= Problem =
Search the data for the word "saucer" and copy every line that contains it.
Supplied information START
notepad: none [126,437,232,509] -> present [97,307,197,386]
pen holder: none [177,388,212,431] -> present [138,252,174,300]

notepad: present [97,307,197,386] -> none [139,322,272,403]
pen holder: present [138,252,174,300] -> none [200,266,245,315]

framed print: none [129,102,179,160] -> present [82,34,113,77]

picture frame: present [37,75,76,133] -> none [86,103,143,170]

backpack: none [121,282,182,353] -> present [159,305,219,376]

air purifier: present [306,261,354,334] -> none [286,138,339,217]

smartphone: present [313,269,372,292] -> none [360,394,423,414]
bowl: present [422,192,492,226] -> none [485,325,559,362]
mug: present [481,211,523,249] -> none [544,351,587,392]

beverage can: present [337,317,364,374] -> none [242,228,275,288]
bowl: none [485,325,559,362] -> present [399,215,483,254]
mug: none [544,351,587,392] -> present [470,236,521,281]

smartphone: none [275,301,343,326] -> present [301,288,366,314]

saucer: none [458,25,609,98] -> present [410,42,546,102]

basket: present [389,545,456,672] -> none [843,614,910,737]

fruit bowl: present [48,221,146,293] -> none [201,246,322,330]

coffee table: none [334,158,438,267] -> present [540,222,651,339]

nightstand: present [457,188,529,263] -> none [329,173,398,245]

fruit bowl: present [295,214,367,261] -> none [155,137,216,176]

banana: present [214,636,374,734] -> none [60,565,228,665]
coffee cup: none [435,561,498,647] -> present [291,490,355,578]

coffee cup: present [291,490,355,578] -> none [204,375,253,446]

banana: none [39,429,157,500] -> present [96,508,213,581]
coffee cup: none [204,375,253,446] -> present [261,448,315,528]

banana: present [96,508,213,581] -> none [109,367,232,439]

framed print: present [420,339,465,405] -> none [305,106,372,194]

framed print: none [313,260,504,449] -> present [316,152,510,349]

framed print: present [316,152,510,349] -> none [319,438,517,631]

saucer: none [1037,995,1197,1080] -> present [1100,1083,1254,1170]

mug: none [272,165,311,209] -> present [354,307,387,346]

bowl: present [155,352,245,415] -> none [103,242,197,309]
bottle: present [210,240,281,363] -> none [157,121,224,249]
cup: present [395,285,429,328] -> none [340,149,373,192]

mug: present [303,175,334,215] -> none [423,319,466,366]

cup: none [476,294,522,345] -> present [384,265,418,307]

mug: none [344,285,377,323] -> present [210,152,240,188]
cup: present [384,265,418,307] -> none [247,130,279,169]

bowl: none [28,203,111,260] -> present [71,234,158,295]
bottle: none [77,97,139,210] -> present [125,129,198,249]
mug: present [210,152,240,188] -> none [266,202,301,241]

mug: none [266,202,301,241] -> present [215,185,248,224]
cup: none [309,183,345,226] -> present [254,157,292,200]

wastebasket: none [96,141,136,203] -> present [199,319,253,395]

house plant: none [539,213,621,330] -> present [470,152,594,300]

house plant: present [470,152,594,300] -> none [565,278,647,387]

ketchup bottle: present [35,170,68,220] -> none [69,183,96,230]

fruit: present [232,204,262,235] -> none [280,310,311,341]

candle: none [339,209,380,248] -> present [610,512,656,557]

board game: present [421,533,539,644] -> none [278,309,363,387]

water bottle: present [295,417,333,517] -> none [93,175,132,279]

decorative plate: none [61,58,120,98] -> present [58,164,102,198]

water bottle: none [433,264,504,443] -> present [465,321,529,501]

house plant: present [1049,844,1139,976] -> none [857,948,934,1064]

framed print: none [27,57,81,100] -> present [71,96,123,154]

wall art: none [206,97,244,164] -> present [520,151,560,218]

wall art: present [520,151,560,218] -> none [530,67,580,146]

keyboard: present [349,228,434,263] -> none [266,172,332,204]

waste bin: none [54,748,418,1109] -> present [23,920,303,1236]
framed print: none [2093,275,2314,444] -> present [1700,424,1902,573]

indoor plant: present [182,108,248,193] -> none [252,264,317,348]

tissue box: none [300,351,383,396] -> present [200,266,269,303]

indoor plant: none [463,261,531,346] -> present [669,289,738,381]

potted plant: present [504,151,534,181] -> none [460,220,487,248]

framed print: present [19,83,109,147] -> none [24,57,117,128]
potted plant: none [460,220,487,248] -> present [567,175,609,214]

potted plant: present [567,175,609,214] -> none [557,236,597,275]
Supplied information END
= Output of the task =
saucer: none [458,25,609,98] -> present [410,42,546,102]
saucer: none [1037,995,1197,1080] -> present [1100,1083,1254,1170]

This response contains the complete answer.